Wie lief denn die Zusammenarbeit mit Ralf Dümmel und seinem Team in den letzten Monaten?
Nicole Sell: Äußerst fruchtbar. Wir haben sogar gemeinsam ein neues Produkt entwickelt und an unseren bereits bestehenden Produkten gebastelt und auch zwei glutunfreie Varianten kreiert.
Haben Sie sich die Kritik von Georg Kofler etwa zu Herzen genommen? Er hatte angemerkt, dass Seitan einen hohen Anteil an Gluten hat und dass es viele Allergiker gibt, die eine Unverträglichkeit haben.
Nicole Sell: Es war Ralf Dümmel, der uns überzeugt hat, zwei glutenfreie Varianten zu entwickeln.
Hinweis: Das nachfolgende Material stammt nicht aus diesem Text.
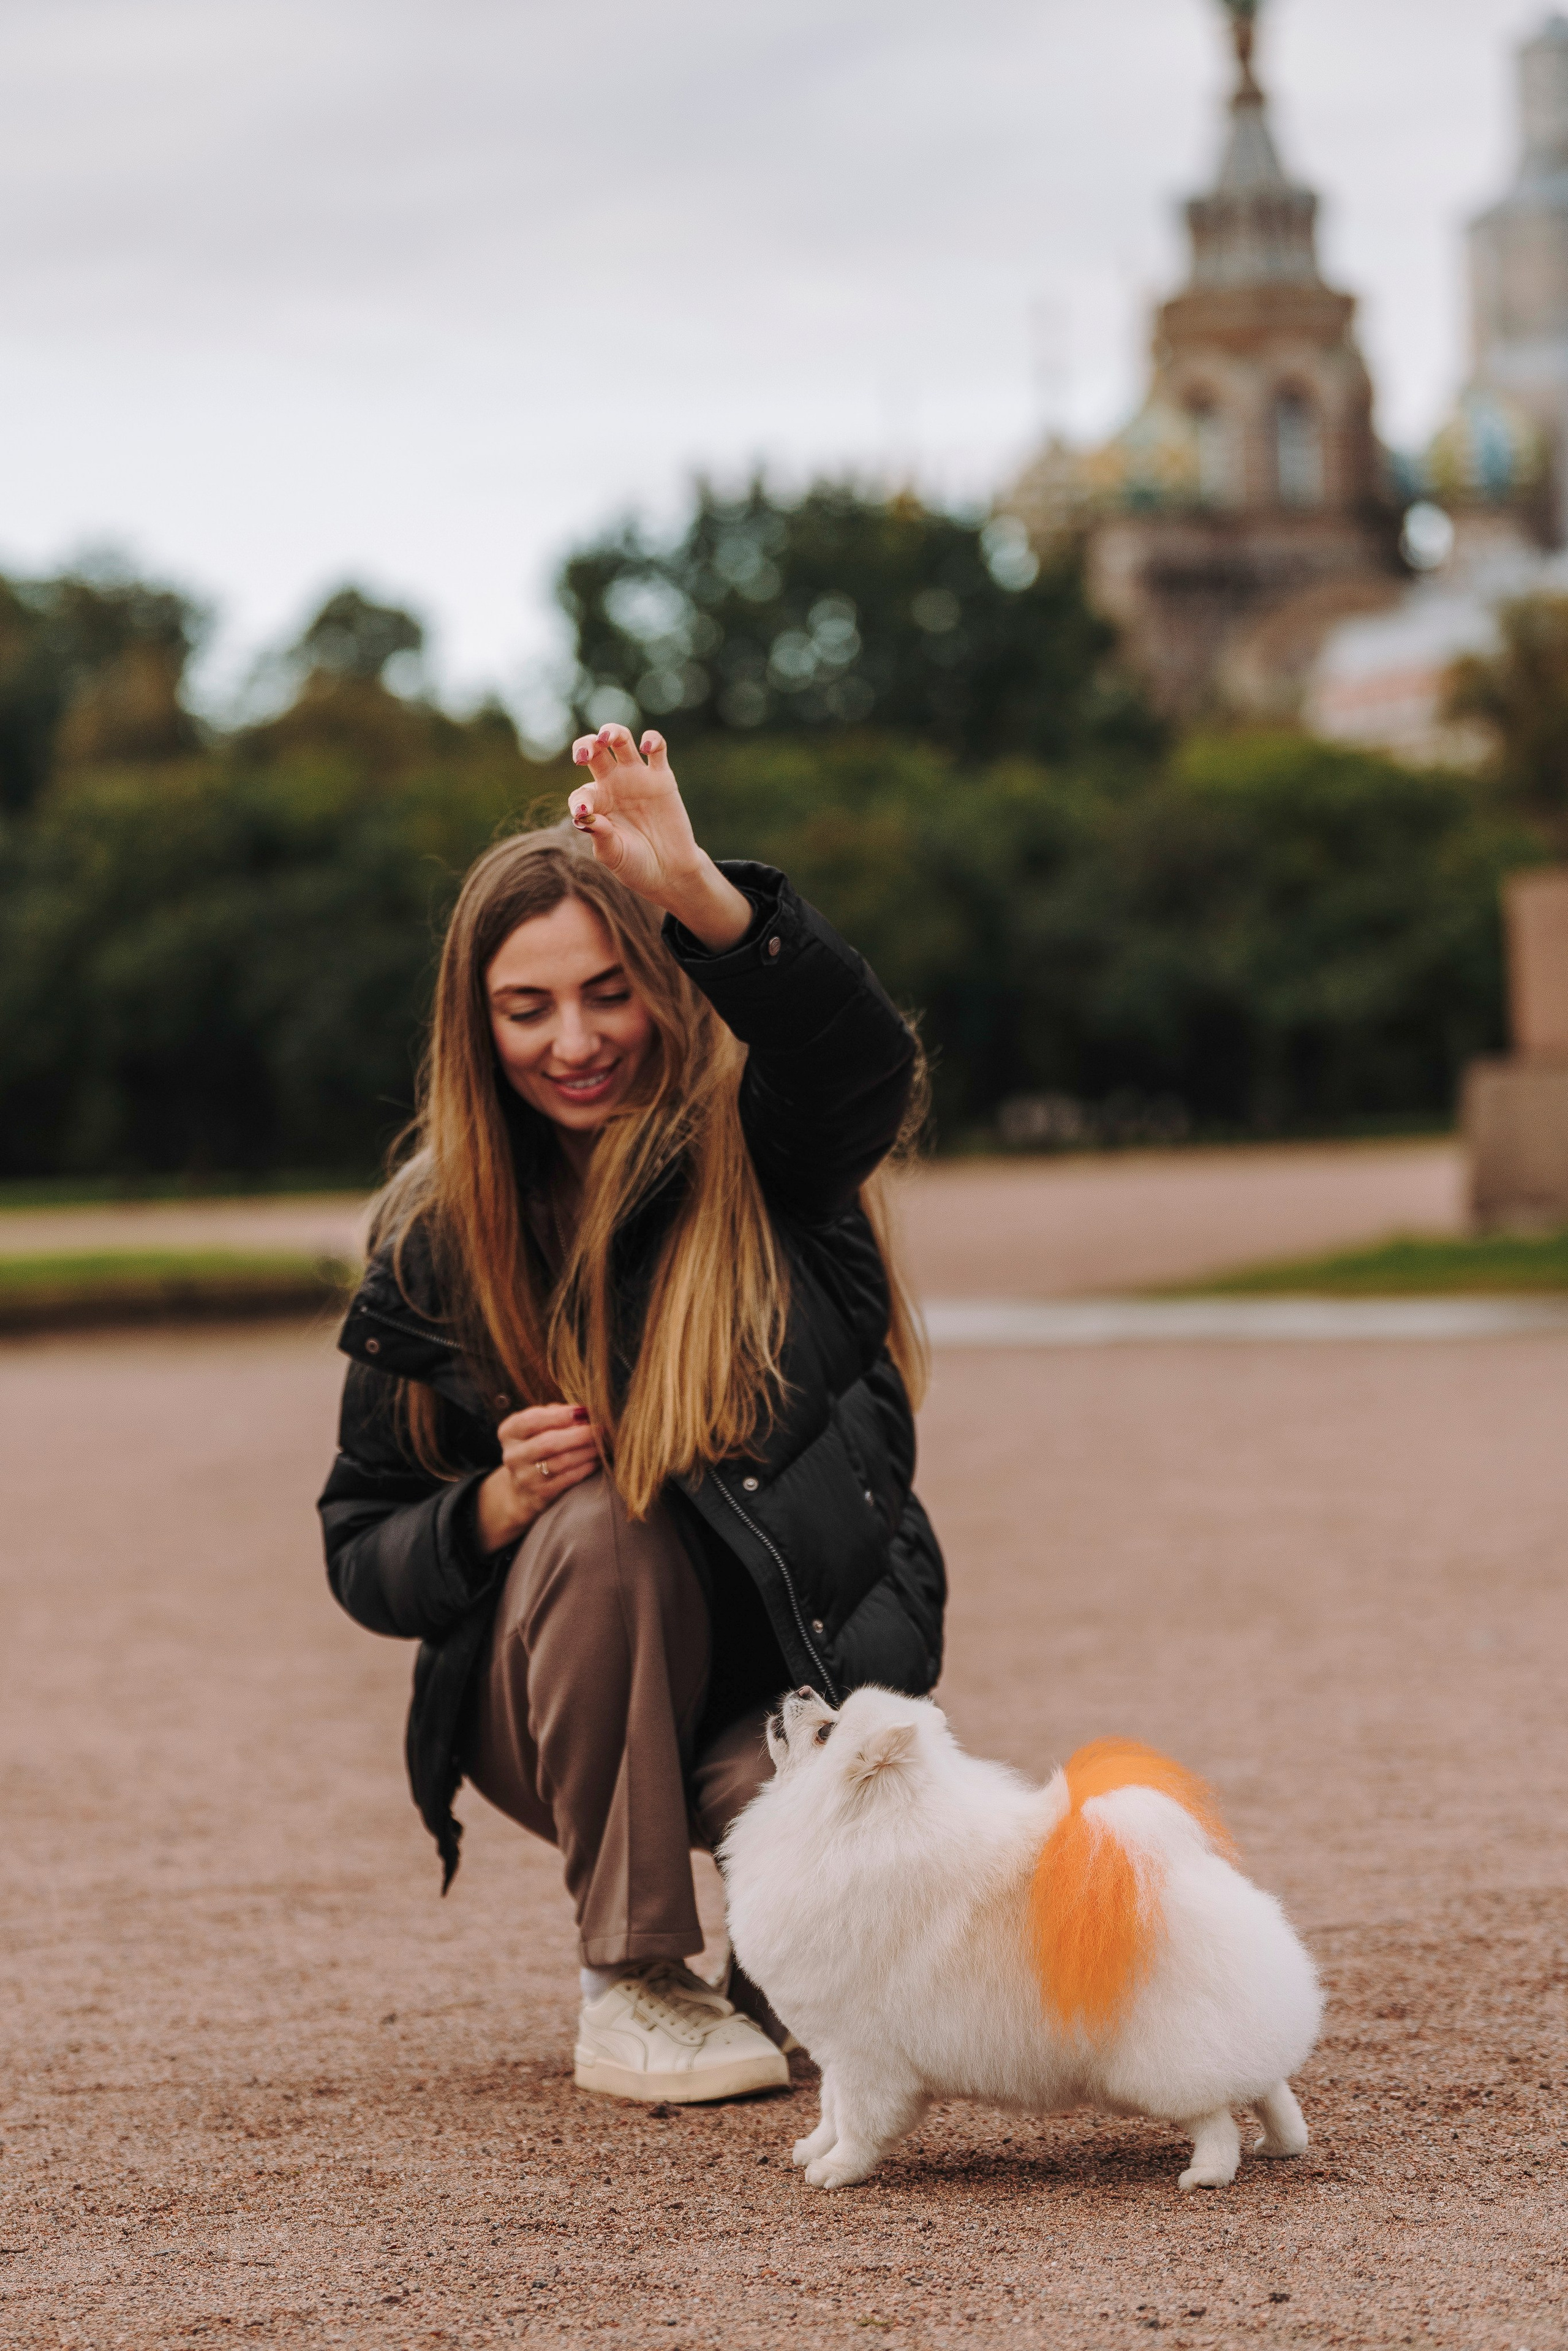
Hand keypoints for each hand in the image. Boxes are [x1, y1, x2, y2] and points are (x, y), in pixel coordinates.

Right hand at [475, 1402, 600, 1550]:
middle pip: (548, 1443)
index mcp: (509, 1432)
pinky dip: (586, 1467)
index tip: (584, 1411)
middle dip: (579, 1434)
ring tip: (601, 1443)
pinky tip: (596, 1460)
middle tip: (600, 1428)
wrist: (522, 1489)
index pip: (531, 1420)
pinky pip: (568, 1479)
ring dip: (587, 1451)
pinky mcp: (540, 1494)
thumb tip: (582, 1412)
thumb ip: (555, 1414)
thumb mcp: (537, 1428)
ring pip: (562, 1462)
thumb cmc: (537, 1448)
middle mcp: (513, 1456)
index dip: (559, 1415)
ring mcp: (525, 1478)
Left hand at [568, 724, 751, 950]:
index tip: (583, 814)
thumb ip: (600, 836)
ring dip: (612, 732)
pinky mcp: (662, 776)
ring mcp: (637, 777)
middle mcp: (613, 785)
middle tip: (582, 755)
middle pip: (594, 752)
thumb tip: (586, 818)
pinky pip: (657, 749)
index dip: (579, 801)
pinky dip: (652, 740)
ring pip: (621, 741)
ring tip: (606, 737)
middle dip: (585, 746)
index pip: (580, 793)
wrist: (670, 872)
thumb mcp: (614, 854)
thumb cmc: (636, 865)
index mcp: (596, 804)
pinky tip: (646, 747)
Die bestehen jetzt aus Soja und Erbsenproteinen und ich muss sagen, dass das Burger-Pulver in dieser Form sogar noch besser ist als vorher.
Welches Ziel haben Sie sich für Early Green gesetzt?
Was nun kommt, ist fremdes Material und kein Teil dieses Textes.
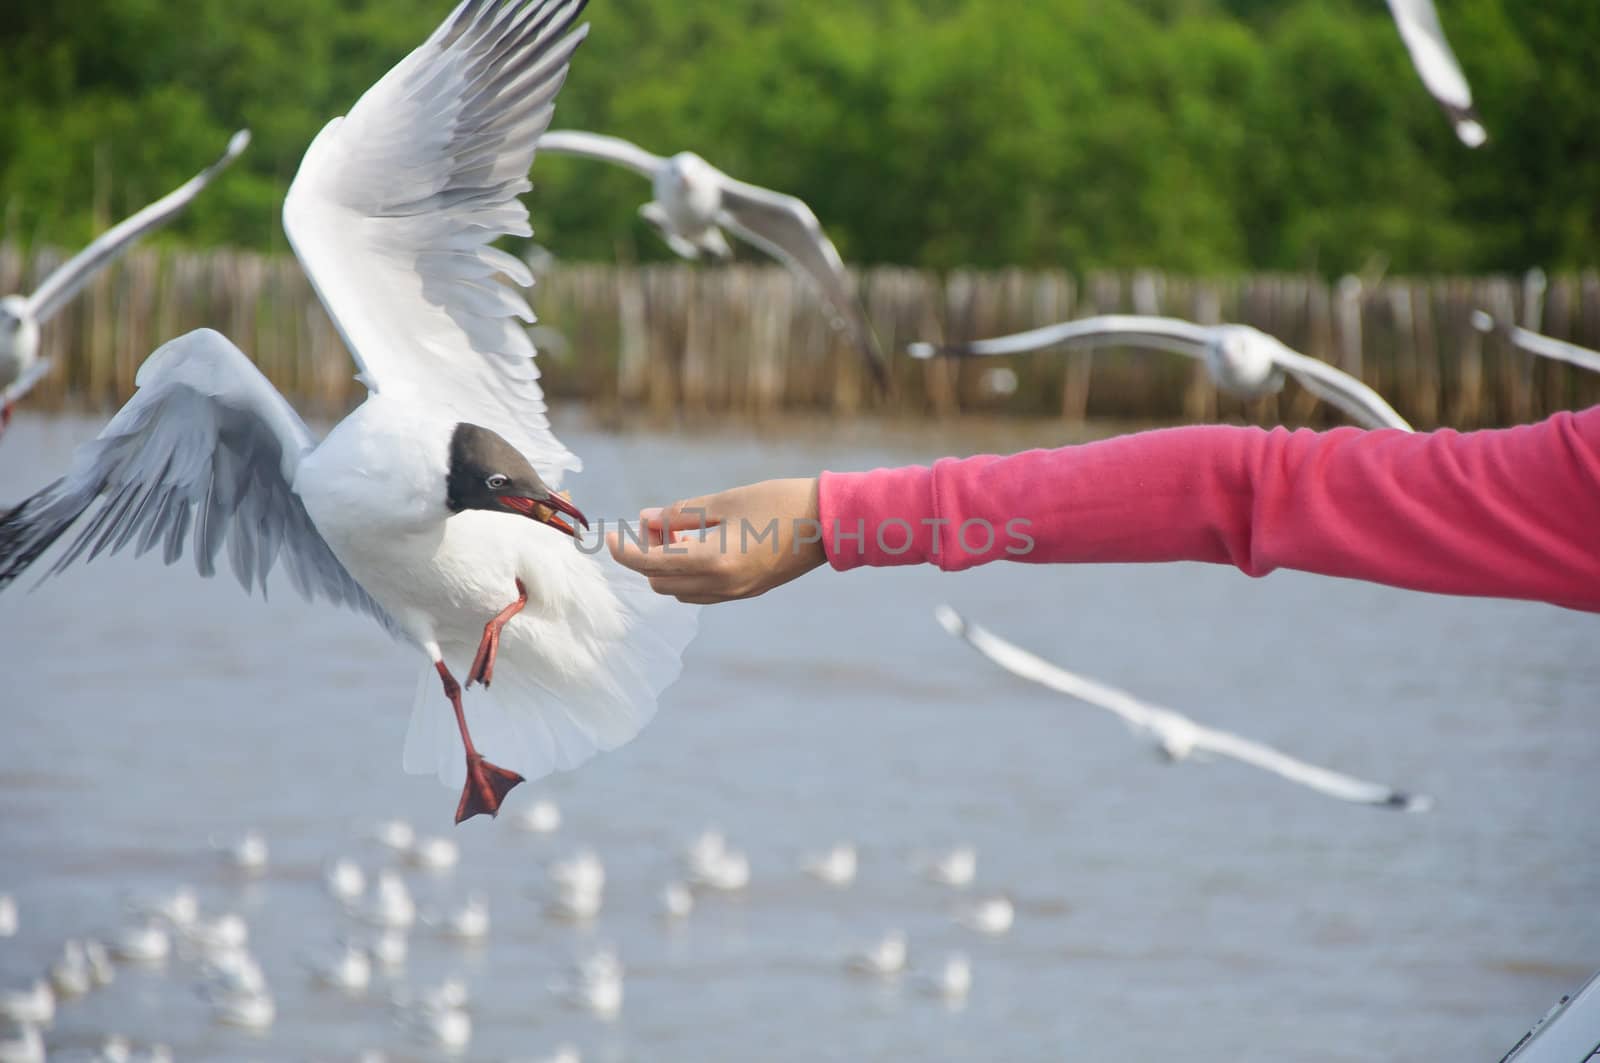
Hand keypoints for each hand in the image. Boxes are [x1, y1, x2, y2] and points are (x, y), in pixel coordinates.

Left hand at [606, 477, 825, 603]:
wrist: (830, 523)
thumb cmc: (780, 502)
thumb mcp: (726, 501)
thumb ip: (682, 513)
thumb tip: (645, 519)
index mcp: (713, 561)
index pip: (650, 563)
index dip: (624, 550)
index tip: (611, 536)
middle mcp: (722, 585)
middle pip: (660, 582)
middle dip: (648, 555)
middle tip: (658, 523)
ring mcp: (736, 593)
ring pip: (680, 591)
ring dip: (667, 566)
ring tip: (679, 533)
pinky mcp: (747, 591)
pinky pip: (702, 592)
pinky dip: (688, 573)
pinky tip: (698, 546)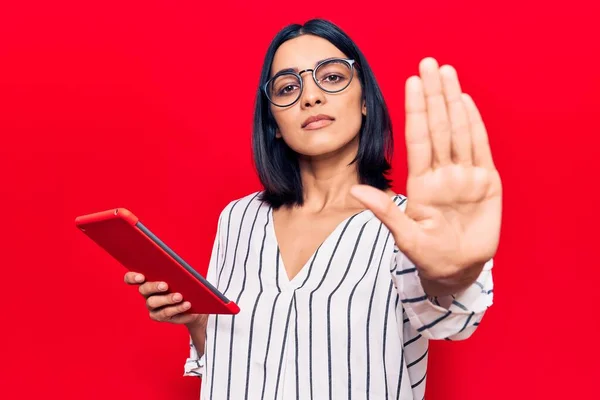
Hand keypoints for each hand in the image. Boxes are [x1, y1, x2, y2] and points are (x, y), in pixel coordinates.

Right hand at [124, 272, 206, 327]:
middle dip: (154, 286)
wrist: (194, 302)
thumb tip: (177, 269)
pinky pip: (167, 314)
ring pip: (154, 303)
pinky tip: (187, 305)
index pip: (130, 278)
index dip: (132, 277)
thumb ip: (174, 272)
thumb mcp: (179, 276)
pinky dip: (178, 309)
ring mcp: (152, 307)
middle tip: (165, 285)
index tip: (141, 277)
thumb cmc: (184, 284)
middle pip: (144, 289)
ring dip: (167, 299)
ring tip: (179, 297)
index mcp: (147, 280)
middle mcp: (147, 294)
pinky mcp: (161, 317)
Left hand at [351, 57, 501, 293]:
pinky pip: (480, 149)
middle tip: (430, 63)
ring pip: (459, 131)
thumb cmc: (429, 256)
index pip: (418, 138)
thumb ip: (385, 212)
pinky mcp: (487, 183)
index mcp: (421, 183)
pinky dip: (475, 126)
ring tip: (447, 73)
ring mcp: (465, 176)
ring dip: (454, 102)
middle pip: (439, 127)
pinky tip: (466, 103)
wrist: (458, 271)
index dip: (416, 111)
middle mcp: (442, 173)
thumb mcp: (405, 237)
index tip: (411, 82)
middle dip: (434, 95)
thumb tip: (354, 191)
Nicole Sell: Wir wollen, dass wir in allen großen Supermarktketten zu finden sind. Vegane Nahrungsmittel sollten kein Nischenprodukt sein. Viele Leute vergessen, dass es dabei nicht nur um Umweltschutz geht, sondern auch um die eigene Gesundheit.
Stoßen Sie oft auf Kritik?
Nicole Sell: Ich habe den Eindruck, dass die Gruppe an Personen, die die Problematik verstanden hat, größer wird. Aber ja, wir bekommen auch viel Kritik.
Bernd Sell: Zu Recherche-Zwecken bin ich oft im Netz in Foren unterwegs, in denen Leute sich zum Thema Grillen austauschen. Da herrschen nach wie vor sehr viele Vorurteile gegenüber Vegetariern und Veganern, manchmal ist das eine regelrechte Hetze.
Nicole Sell: Skeptiker gibt es auch in unserem direkten Umfeld. Ich muss mich häufig rechtfertigen, dass ich Veganerin bin, aber gleichzeitig sind die Leute häufig überrascht, wenn sie unsere Sachen probieren, weil sie sagen, dass es wirklich wie Fleisch schmeckt.
Denken Sie auch schon an eine Expansion?
Bernd Sell: Die USA wären unser Traum. Ich war in meinem früheren Job als Flugzeugelektroniker oft dort und habe gemerkt, dass die Leute dort schneller auf neue Produkte anspringen als hierzulande, weil sie experimentierfreudiger sind.
Nicole Sell: Erstmal konzentrieren wir uns aber auf die deutschsprachige Region. Wir hoffen, dass wir durch unseren Auftritt in der Höhle bekannter werden und endlich die Umsatzgrenze von 200.000 Euro knacken können. Das hatten wir uns eigentlich für letztes Jahr vorgenommen, aber da hatte uns Corona einen Strich durch die Rechnung gemacht, weil alle Order-Messen abgesagt wurden.